**About this exercise:**
What lines below hold the string "type"? Copy them all.

**Study material:**
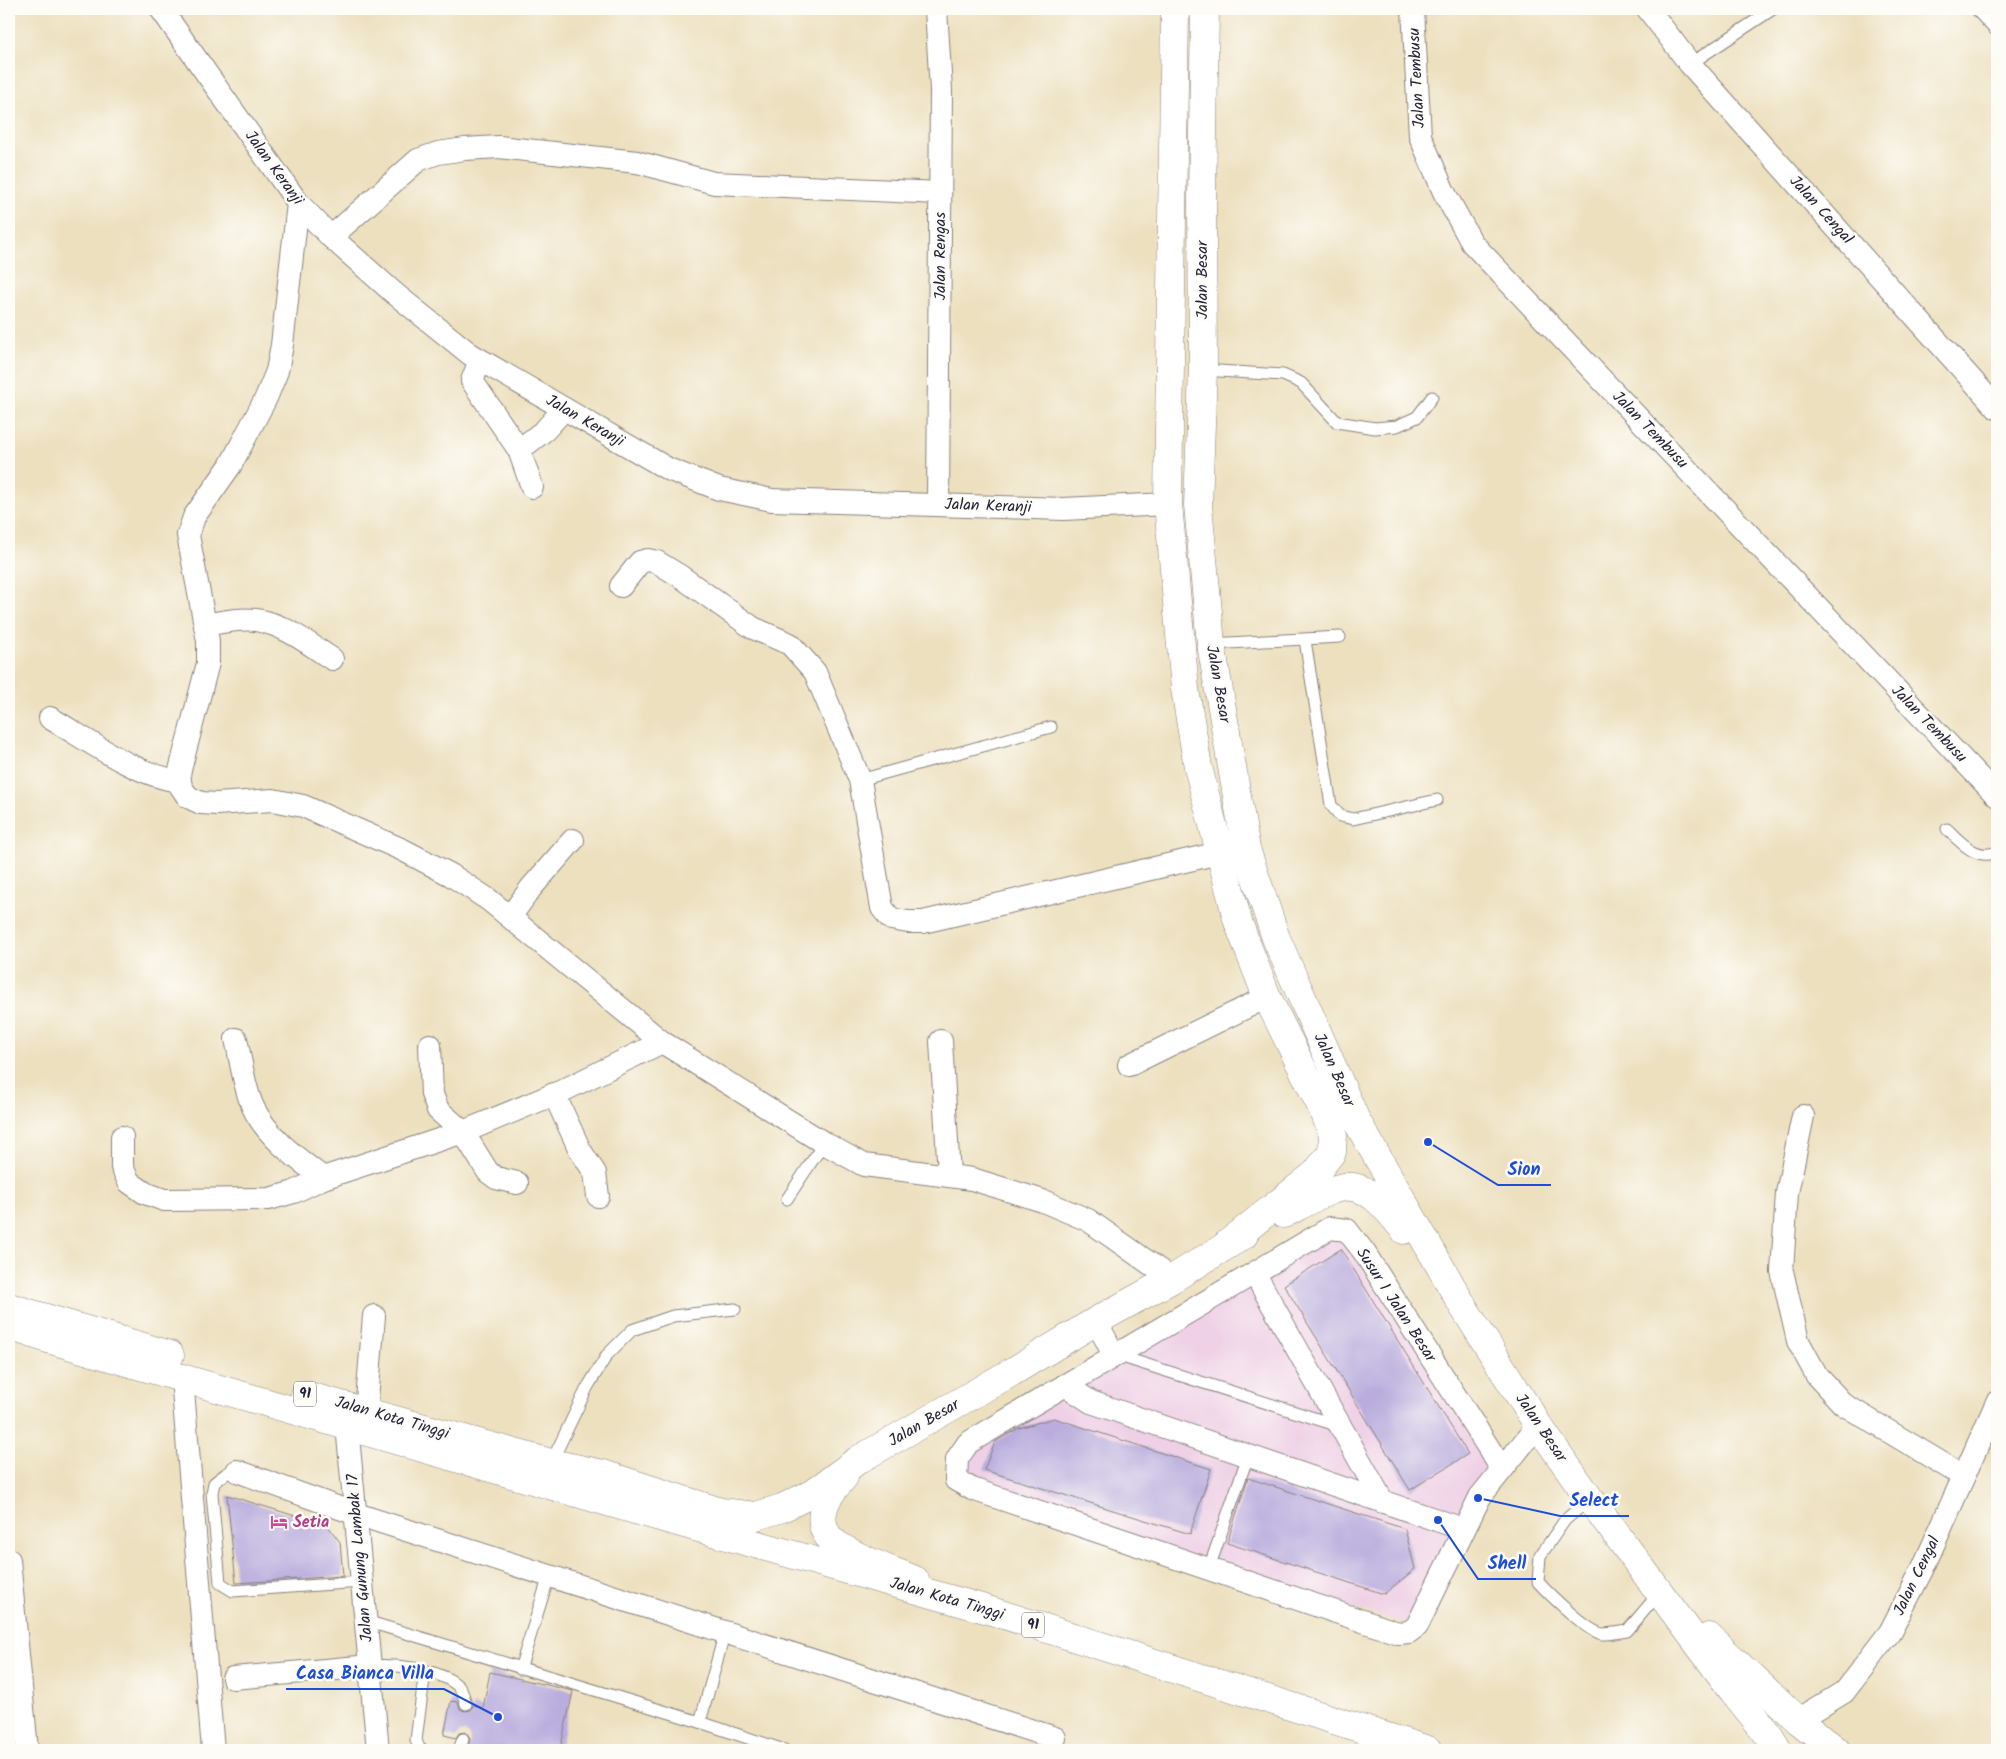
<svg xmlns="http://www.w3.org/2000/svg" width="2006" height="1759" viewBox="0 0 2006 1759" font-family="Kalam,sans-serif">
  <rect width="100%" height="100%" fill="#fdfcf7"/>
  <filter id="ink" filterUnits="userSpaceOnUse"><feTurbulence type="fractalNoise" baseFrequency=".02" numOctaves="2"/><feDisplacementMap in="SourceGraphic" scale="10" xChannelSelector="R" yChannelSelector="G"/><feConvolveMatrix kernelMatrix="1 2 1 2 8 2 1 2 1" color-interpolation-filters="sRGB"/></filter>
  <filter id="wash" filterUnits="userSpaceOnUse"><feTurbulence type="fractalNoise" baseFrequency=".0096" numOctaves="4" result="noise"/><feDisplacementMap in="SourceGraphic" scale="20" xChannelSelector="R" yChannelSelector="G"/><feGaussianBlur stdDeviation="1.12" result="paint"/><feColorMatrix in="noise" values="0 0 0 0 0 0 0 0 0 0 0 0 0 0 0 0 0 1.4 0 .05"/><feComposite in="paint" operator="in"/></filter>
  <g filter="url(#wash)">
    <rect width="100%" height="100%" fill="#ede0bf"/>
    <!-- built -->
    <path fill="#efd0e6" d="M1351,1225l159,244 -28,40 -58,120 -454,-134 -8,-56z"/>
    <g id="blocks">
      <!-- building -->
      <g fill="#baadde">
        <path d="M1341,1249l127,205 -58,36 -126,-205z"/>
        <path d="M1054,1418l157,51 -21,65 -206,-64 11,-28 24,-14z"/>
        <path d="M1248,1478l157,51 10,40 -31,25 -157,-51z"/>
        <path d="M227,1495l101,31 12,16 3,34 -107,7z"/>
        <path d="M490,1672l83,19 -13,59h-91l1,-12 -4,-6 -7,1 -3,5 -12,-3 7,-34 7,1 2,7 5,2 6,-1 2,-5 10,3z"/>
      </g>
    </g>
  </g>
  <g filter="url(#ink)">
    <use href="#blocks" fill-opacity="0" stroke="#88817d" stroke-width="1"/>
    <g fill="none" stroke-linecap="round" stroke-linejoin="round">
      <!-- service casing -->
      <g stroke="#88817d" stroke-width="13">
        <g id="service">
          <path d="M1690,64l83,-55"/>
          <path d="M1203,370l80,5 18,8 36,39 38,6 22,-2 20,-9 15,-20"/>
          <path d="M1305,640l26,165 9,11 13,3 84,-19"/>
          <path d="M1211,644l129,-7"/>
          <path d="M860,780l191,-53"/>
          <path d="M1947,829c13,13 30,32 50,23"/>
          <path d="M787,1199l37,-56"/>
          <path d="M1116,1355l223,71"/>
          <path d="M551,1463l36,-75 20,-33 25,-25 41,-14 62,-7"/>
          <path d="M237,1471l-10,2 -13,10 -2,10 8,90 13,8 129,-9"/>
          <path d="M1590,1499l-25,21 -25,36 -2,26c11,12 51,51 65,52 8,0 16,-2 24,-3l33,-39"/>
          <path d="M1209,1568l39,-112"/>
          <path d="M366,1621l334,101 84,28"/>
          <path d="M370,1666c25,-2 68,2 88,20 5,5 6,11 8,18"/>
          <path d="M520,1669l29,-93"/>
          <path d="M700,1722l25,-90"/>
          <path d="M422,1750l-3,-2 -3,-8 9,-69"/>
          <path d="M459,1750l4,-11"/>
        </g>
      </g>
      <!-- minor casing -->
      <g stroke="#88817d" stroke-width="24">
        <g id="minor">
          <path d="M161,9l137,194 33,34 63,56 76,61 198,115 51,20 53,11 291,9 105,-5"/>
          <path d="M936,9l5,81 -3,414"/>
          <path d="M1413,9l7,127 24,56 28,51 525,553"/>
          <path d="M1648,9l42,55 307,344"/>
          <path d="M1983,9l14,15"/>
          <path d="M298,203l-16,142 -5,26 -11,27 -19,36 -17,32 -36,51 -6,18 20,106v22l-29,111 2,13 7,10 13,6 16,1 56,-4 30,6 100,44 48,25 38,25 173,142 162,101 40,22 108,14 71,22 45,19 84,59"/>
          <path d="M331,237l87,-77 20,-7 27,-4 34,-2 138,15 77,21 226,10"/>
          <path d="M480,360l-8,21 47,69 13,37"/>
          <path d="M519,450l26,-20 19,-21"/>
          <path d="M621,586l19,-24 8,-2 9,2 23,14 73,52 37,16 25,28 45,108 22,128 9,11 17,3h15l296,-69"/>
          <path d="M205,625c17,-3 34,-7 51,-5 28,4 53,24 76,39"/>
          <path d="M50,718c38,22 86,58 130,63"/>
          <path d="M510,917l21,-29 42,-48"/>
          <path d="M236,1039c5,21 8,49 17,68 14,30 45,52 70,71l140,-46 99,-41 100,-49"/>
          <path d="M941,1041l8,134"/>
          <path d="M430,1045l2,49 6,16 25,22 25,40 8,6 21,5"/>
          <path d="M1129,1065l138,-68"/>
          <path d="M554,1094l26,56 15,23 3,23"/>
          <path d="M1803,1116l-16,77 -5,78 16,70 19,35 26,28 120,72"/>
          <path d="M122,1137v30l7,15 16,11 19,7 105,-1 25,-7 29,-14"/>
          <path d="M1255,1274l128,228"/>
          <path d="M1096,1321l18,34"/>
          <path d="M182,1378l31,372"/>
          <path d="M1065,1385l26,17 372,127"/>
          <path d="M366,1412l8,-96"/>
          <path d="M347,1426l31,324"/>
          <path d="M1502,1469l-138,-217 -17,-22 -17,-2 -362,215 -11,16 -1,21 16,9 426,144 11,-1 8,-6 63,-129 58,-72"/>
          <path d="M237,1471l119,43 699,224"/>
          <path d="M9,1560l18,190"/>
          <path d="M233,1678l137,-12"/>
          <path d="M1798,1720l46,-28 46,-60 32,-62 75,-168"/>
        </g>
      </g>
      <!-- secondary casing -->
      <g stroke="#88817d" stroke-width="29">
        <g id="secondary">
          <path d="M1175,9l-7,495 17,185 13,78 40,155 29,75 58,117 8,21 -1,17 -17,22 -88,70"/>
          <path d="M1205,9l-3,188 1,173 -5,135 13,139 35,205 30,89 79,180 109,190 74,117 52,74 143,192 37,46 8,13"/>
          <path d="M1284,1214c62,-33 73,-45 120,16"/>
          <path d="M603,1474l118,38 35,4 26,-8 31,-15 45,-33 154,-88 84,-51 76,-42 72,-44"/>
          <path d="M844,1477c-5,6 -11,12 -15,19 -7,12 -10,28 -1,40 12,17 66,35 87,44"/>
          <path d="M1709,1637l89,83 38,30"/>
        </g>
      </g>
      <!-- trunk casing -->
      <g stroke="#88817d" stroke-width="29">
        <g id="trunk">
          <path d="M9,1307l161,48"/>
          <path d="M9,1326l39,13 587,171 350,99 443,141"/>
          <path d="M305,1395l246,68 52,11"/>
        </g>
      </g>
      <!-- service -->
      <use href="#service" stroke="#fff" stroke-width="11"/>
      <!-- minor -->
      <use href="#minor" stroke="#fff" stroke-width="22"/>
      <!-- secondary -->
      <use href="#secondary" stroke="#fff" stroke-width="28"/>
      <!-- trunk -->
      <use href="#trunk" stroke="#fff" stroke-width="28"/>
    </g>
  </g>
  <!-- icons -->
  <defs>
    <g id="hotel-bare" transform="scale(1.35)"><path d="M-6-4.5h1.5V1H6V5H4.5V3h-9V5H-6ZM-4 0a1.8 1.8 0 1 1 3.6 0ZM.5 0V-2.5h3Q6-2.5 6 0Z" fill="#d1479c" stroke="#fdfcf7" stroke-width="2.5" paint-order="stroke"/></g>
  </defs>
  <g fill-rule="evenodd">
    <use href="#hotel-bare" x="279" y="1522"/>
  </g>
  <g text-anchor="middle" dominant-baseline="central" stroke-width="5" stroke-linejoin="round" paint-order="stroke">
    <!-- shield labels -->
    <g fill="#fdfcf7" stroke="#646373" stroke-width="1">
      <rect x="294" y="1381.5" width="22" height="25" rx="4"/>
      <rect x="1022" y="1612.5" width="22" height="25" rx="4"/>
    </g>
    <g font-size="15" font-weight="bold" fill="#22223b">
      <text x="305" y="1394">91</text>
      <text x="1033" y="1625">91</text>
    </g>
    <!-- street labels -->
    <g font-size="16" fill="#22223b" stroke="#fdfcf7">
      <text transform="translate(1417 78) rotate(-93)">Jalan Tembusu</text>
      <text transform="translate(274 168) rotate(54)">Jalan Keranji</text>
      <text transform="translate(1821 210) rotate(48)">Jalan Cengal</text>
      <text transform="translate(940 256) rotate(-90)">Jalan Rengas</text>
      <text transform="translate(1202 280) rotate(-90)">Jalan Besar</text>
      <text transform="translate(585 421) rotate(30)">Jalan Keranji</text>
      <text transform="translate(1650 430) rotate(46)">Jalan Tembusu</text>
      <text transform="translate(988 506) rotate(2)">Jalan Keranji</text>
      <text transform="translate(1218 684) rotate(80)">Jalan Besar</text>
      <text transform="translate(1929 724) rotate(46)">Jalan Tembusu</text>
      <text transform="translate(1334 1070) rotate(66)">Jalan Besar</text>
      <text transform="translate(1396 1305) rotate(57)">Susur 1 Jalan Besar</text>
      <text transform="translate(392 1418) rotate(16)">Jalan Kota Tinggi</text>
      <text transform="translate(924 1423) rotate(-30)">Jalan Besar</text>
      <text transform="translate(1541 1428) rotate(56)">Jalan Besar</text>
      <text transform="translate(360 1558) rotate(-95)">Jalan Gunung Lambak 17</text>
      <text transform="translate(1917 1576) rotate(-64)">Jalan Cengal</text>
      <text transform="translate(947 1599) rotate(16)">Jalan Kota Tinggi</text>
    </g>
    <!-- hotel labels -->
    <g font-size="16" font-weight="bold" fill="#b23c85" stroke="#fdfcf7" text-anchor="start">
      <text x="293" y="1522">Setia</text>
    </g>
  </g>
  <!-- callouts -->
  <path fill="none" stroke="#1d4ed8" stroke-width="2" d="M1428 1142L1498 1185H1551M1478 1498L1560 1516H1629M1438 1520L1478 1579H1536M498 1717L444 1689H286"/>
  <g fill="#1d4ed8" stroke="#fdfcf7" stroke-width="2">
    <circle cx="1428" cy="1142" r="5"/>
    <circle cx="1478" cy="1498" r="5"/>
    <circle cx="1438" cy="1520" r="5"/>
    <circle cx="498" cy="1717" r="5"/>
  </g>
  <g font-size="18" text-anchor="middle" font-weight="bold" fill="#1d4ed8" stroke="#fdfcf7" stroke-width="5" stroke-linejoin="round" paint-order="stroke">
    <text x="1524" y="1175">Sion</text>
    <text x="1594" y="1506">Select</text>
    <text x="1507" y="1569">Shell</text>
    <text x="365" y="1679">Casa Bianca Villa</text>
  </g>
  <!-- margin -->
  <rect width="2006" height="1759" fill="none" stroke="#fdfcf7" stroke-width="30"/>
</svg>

**Answer:**
  <filter id="ink" filterUnits="userSpaceOnUse"><feTurbulence type="fractalNoise" baseFrequency=".02" numOctaves="2"/><feDisplacementMap in="SourceGraphic" scale="10" xChannelSelector="R" yChannelSelector="G"/><feConvolveMatrix kernelMatrix="1 2 1 2 8 2 1 2 1" color-interpolation-filters="sRGB"/></filter>
  <filter id="wash" filterUnits="userSpaceOnUse"><feTurbulence type="fractalNoise" baseFrequency=".0096" numOctaves="4" result="noise"/><feDisplacementMap in="SourceGraphic" scale="20" xChannelSelector="R" yChannelSelector="G"/><feGaussianBlur stdDeviation="1.12" result="paint"/><feColorMatrix in="noise" values="0 0 0 0 0 0 0 0 0 0 0 0 0 0 0 0 0 1.4 0 .05"/><feComposite in="paint" operator="in"/></filter>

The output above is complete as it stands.